Goals for January 3 - February 10 | Math-5800-Spring-2020

Goals for January 3 - February 10

All three groups are off to a good start on quite different projects:

Logistic Regression and Image Recognition
Nearest Neighbors and Recommender Systems
Game playing

Looking ahead to this week, here’s where you should be spending your time.

Develop your ability to work with your data in python/jupyter

All you of you have found example code of various sorts illustrating your problem. By looking at those examples, you should be able to use jupyter to produce an introduction to your data and the problem. This means:

loading your data into an appropriate format
displaying examples from your data set
producing summary statistics on your data as appropriate
generally getting more comfortable working in this environment

Get a grip on the theory behind your method

The second goal for this week is to understand the underlying structure of the method you are studying.

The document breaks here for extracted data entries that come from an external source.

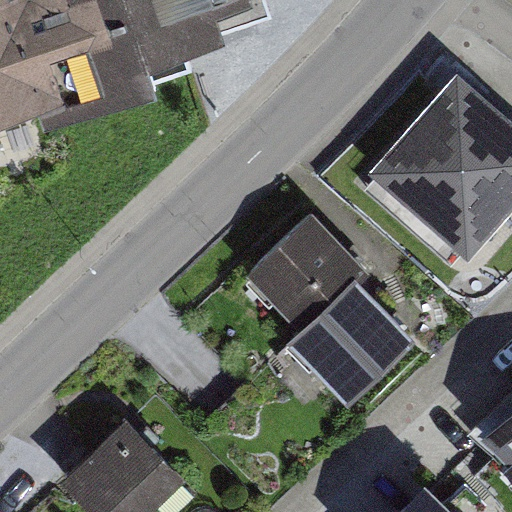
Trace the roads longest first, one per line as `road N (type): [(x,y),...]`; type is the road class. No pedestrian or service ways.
road 1 (tertiary): [(0,397),(196,216),(405,0)]
road 2 (residential): [(295,511),(511,310)]
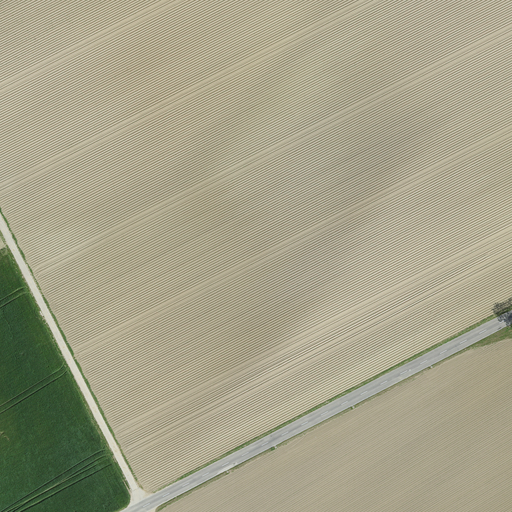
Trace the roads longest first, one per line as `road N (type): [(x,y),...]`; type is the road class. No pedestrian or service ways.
road 1 (unclassified): [(511,316),(134,511)]
road 2 (track): [(0,223),(143,507)]
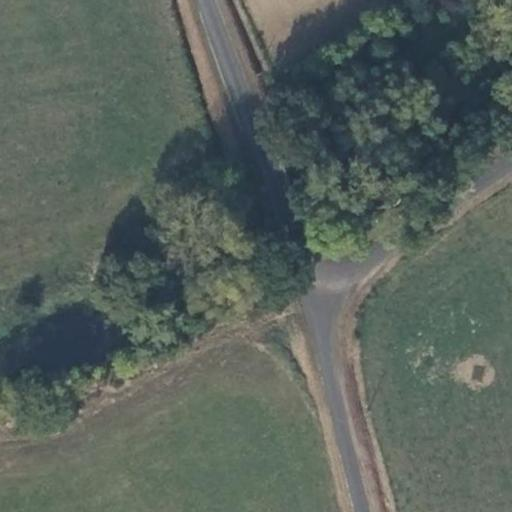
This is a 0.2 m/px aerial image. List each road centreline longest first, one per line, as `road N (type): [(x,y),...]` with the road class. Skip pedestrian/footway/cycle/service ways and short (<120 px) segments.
road 1 (unclassified): [(322,291),(212,0)]
road 2 (unclassified): [(511,162),(322,291)]
road 3 (unclassified): [(375,511),(322,291)]
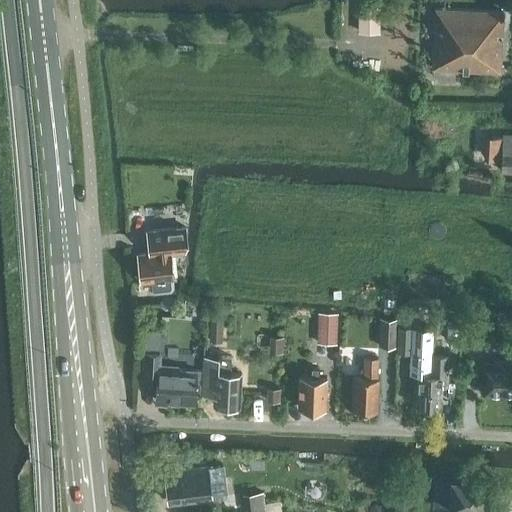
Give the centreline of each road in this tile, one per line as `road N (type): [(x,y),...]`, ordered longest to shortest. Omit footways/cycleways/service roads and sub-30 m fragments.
road 1 (primary): [(94,511),(40,0)]
road 2 (residential): [(511,439),(123,418)]
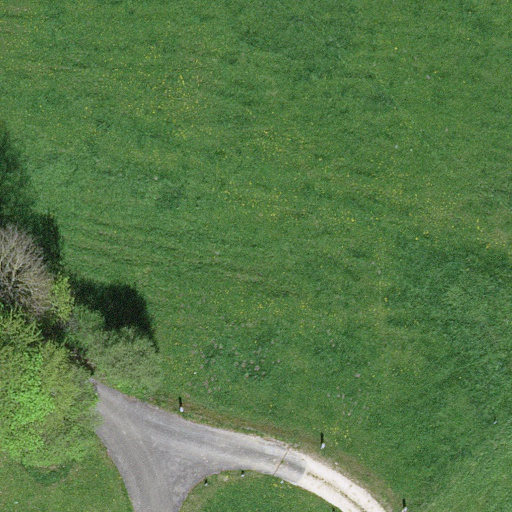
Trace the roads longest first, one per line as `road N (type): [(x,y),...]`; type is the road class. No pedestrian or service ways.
road 1 (track): [(357,511),(320,484),(252,454),(180,445),(122,451)]
road 2 (residential): [(0,354),(104,426),(139,482),(146,511)]
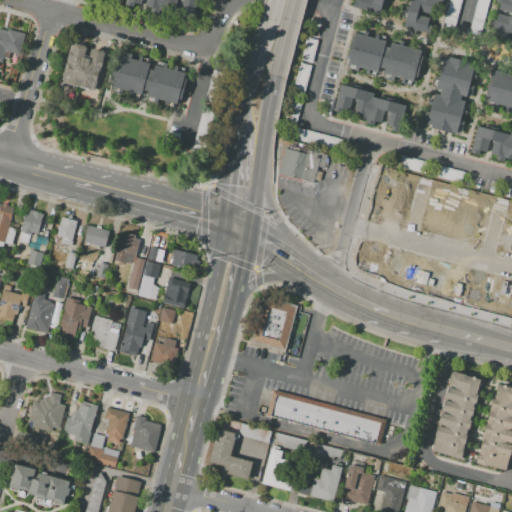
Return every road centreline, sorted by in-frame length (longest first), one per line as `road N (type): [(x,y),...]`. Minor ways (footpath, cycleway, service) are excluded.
road 1 (residential): [(13,0),(190,47),(214,46),(232,0)]
road 2 (residential): [(0,349),(191,403)]
road 3 (secondary): [(235,231),(76,181)]
road 4 (residential): [(49,9),(5,161)]
road 5 (residential): [(369,140),(331,287)]
road 6 (secondary): [(304,267),(274,216),(249,141)]
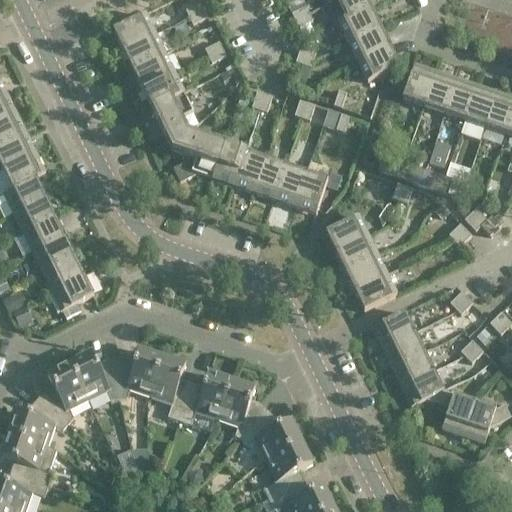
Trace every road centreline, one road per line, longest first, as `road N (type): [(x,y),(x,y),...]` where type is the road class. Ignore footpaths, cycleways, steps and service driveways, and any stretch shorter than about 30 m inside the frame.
road 1 (tertiary): [(308,351),(282,298),(261,279),(159,243),(122,212),(31,25)]
road 2 (residential): [(0,378),(29,353),(132,311),(282,361),(308,351)]
road 3 (residential): [(308,351),(511,248)]
road 4 (tertiary): [(391,511),(308,351)]
road 5 (residential): [(511,75),(421,44),(436,0)]
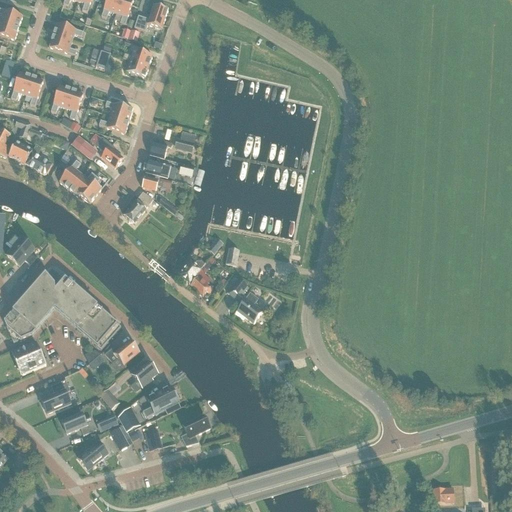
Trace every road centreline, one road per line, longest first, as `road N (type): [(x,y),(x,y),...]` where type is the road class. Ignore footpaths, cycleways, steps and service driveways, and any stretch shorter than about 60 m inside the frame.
road 1 (tertiary): [(319,348),(312,312),(348,104),(319,63),(205,0)]
road 2 (residential): [(0,317),(54,260),(127,322),(169,373)]
road 3 (secondary): [(165,511),(394,444)]
road 4 (residential): [(47,0),(28,60),(152,101)]
road 5 (residential): [(319,348),(261,354),(169,280)]
road 6 (residential): [(93,217),(131,168),(152,101)]
road 7 (residential): [(75,490),(201,456)]
road 8 (tertiary): [(394,444),(380,406),(319,348)]
road 9 (secondary): [(394,444),(511,410)]
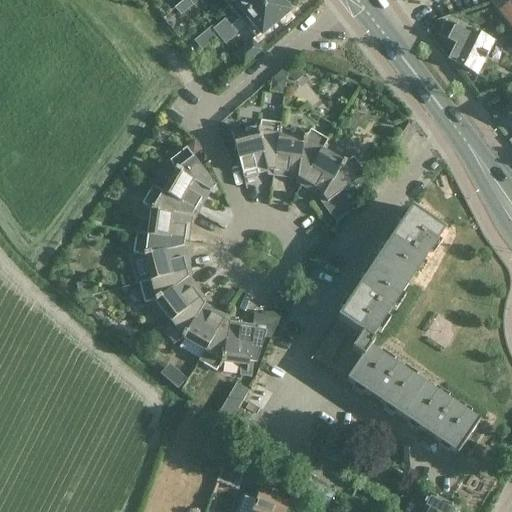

Both of the rather advanced references for the course:

contain treatments of Logistic Regression and Nearest Neighbor methods. However, there are many other resources and more elementary books on statistics may have more accessible introductions.

Particularly important for this goal is:

to clarify any underlying assumptions that your method makes about how the data is distirbuted;
to get a sense of practical limitations of your method (how much space, time and so on are involved in using it).

Schedule

Each group will make a progress report on Monday 2/10, following the standard rules:

no more than 15 minutes per group,
everybody talks.

In addition, this week I plan to do some talking on Wednesday 2/5 and Friday 2/7 about some important fundamentals:

the curse of dimensionality
the bias/variance tradeoff and overfitting
evaluating a classifier (false positives and negatives, precision and recall).